**EXTRACTED DATA**
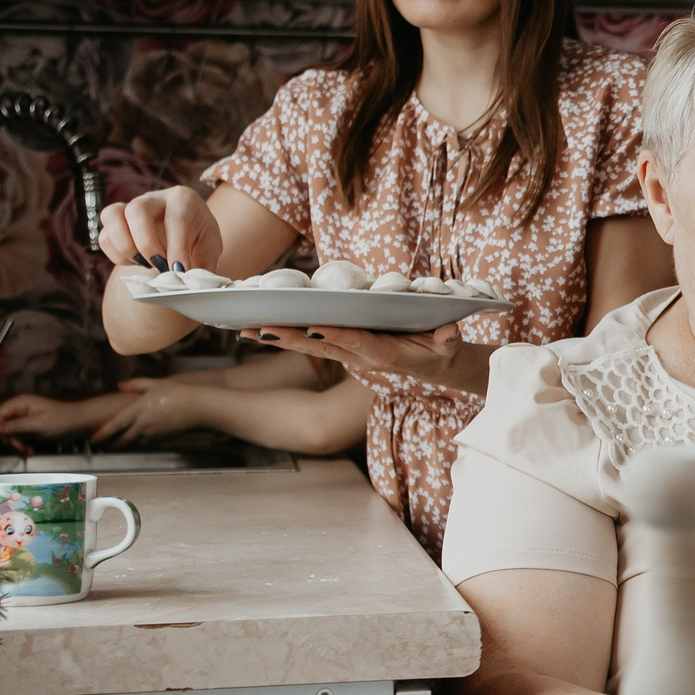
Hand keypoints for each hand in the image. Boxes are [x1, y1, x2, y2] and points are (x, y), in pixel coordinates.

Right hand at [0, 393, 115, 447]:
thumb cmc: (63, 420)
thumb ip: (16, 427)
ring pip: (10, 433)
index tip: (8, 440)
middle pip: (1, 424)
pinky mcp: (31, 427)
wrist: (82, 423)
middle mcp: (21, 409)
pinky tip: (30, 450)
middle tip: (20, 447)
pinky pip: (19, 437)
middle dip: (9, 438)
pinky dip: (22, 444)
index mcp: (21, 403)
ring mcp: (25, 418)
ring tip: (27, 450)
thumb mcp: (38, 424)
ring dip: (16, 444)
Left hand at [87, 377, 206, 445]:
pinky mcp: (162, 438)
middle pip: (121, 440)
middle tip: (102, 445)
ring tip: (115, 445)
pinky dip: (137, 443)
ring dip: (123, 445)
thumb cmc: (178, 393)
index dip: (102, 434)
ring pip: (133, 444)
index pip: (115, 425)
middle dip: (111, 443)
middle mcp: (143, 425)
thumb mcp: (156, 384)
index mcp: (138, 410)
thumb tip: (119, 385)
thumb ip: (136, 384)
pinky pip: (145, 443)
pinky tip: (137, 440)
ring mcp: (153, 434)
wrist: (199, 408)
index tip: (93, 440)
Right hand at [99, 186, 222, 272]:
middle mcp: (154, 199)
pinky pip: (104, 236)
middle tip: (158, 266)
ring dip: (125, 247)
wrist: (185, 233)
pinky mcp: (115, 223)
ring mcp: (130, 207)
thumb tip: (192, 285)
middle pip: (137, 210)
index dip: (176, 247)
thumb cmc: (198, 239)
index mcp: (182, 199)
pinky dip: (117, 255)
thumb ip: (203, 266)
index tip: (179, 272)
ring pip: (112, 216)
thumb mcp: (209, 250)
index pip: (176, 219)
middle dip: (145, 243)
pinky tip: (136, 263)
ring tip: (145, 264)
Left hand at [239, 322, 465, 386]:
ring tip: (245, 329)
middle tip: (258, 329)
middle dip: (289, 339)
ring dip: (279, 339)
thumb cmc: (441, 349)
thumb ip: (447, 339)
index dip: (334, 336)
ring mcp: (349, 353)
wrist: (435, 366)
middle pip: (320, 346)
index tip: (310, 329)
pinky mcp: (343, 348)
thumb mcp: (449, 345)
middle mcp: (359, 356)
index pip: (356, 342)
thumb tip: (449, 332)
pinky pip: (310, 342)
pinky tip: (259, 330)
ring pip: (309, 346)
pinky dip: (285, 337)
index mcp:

**TASK DESCRIPTION**
Would you please repeat each record exactly? Leave the pictures out.

**ANSWER BOX**
Hand keypoints for each hand in the image. Boxes are [x1, y1, x2, y2] and points are (x, y), in pixel coordinates.

Right hand at [0, 393, 115, 447]:
thumb cmc: (63, 420)
thumb ip: (16, 427)
ring pip: (10, 433)
index tip: (8, 440)
middle pip: (1, 424)
pinky mcp: (31, 427)
wrist: (82, 423)
middle mcp: (21, 409)
pinky tip: (30, 450)
middle tip: (20, 447)
pinky pip: (19, 437)
middle dip: (9, 438)
pinky dip: (22, 444)
index mcp: (21, 403)
ring mcp: (25, 418)
ring tip: (27, 450)
thumb mcp: (38, 424)
ring dip: (16, 444)
Left hand at [87, 377, 206, 445]:
pinky mcp: (162, 438)
middle pip: (121, 440)
middle tip: (102, 445)
ring tip: (115, 445)
pinky dip: (137, 443)
ring dip: (123, 445)
thumb cmc: (178, 393)
index dip: (102, 434)
ring pip: (133, 444)
index pip: (115, 425)
middle dip: (111, 443)
middle mcp: (143, 425)
thumb mcp: (156, 384)
index mcp: (138, 410)
thumb tip: (119, 385)
thumb ip: (136, 384)
pinky pip: (145, 443)
pinky tip: (137, 440)
ring mcp: (153, 434)
wrist: (199, 408)
index tip: (93, 440)
Right hand at [99, 186, 222, 272]:
middle mcp: (154, 199)
pinky pip: (104, 236)
middle tip: (158, 266)
ring dip: (125, 247)
wrist: (185, 233)
pinky mcp: (115, 223)
ring mcp: (130, 207)
thumb tip: (192, 285)
middle pip: (137, 210)
index dip: (176, 247)
thumb cmc: (198, 239)
index mcp: (182, 199)
pinky dip: (117, 255)
thumb ip: (203, 266)
index tip: (179, 272)
ring pip: (112, 216)
thumb mcp: (209, 250)
index pip: (176, 219)
middle dip: (145, 243)
pinky tip: (136, 263)
ring tip: (145, 264)
Left hand at [239, 322, 465, 386]:
ring tip: (245, 329)
middle tip: (258, 329)
middle dip: (289, 339)
ring dip: (279, 339)
thumb cmc: (441, 349)
thumb ip: (447, 339)
index dip: (334, 336)
ring mcp: (349, 353)
wrist: (435, 366)
middle pip: (320, 346)
index tip: (310, 329)
pinky mcp: (343, 348)
thumb mcp: (449, 345)
middle mcp: (359, 356)
index pip: (356, 342)
thumb tip: (449, 332)
pinky pip: (310, 342)
pinky tip: (259, 330)
ring pip: (309, 346)
pinky dip: (285, 337)
index mcp:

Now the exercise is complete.